(TEXT SHOWN):
I have 2 daughters aged 12 and 11 the eldest started secondary school this year and the youngest will start next summer. The youngest has been offered a place at the best performing school (which is not fee paying) in our city. I realise it's a great opportunity but there will never be a place at this school for my eldest daughter. Although I have many concerns, my biggest worry is how going to different schools might effect their relationship. They are very close and I wouldn't like to damage that. Anyone have any personal experiences of this kind of thing or just an opinion? Thanks in advance.

harecare Thu 11-Nov-10 23:39:05

Is there something wrong with your eldest DD school?
If my younger sister went to a different school to me I'd wonder why. When I was told it was because it was a much better school I would wonder why I couldn't go too. I would then be horribly jealous and think I wasn't loved as much.
Your dds may be more selfless and kind than me, why not ask them?

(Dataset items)

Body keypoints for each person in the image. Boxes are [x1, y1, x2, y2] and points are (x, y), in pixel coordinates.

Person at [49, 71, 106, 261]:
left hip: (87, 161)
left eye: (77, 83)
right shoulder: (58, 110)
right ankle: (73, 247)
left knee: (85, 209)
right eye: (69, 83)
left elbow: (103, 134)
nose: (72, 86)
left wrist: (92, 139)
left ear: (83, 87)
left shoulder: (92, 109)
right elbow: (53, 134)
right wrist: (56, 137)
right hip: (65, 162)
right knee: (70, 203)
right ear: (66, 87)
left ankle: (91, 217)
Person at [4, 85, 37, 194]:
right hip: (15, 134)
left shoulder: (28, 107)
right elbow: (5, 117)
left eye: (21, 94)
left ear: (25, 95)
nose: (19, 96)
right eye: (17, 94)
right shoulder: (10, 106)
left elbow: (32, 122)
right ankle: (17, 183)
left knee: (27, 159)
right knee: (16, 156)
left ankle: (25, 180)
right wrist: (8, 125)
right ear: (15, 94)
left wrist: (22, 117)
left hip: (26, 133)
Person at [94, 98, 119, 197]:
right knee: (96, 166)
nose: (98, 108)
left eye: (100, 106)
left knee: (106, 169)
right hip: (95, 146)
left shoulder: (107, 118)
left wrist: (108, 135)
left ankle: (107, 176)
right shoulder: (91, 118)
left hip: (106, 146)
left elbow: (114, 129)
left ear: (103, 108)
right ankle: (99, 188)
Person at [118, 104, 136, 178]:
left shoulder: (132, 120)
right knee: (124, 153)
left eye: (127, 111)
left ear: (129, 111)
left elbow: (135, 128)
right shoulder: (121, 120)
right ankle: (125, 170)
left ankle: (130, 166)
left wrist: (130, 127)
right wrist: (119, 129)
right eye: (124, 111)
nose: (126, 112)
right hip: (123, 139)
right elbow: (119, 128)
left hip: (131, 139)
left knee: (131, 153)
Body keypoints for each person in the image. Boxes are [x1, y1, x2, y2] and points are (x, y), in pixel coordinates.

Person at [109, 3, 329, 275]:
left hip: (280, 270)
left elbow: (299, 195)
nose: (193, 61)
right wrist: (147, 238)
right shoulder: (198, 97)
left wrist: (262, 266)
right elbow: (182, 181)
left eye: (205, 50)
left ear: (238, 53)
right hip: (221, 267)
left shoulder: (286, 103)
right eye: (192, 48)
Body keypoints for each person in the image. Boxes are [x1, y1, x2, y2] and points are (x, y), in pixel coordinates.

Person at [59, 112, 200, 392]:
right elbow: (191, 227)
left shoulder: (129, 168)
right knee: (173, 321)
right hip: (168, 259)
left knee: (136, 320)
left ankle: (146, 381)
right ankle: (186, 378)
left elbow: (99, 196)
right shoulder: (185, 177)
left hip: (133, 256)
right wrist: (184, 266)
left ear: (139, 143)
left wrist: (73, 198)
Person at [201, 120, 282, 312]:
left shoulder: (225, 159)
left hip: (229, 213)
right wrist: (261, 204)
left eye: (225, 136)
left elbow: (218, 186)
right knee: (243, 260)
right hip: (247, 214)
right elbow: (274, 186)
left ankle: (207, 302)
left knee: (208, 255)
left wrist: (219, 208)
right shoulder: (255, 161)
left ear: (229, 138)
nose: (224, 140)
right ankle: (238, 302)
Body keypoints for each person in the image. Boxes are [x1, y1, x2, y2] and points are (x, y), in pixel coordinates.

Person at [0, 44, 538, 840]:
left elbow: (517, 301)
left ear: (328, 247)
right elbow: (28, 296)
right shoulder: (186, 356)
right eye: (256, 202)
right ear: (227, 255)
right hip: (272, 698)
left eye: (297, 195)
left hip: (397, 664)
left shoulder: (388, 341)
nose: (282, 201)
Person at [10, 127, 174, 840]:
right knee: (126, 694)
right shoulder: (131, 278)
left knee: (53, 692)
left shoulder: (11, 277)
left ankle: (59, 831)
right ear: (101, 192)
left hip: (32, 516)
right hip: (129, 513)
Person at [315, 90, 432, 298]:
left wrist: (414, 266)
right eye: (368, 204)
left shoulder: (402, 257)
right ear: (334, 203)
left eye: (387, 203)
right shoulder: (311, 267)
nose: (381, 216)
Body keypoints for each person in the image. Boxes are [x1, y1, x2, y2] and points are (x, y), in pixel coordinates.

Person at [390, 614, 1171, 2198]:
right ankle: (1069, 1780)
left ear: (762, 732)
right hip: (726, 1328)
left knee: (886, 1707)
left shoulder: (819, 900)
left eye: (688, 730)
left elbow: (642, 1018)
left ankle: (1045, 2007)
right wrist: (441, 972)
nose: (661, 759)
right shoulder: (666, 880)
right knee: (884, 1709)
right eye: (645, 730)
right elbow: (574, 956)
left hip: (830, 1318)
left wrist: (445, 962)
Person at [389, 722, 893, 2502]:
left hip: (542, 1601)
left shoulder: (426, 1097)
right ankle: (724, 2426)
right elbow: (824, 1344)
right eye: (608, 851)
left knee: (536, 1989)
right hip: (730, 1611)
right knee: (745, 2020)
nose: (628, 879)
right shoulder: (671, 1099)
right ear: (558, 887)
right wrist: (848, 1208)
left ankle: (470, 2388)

(TASK REQUIREMENTS):
1: From the forum post about the two daughters' schools, repeat the passage starting at "If my younger" and ending at "loved as much.".
2: Answer these questions using the forum post about the two daughters' schools:
(a) How old are the two daughters?
(b) How does the post describe the school where the youngest daughter has been offered a place?
(c) In the reply from harecare, what does the writer suggest the parent do?

(COMPLETED EXERCISE):
1:
If my younger sister went to a different school to me I'd wonder why. When I was told it was because it was a much better school I would wonder why I couldn't go too. I would then be horribly jealous and think I wasn't loved as much.

2:
(a) They are 12 and 11.
(b) It is the best performing school in the city, and it is not fee paying.
(c) The writer suggests asking the daughters.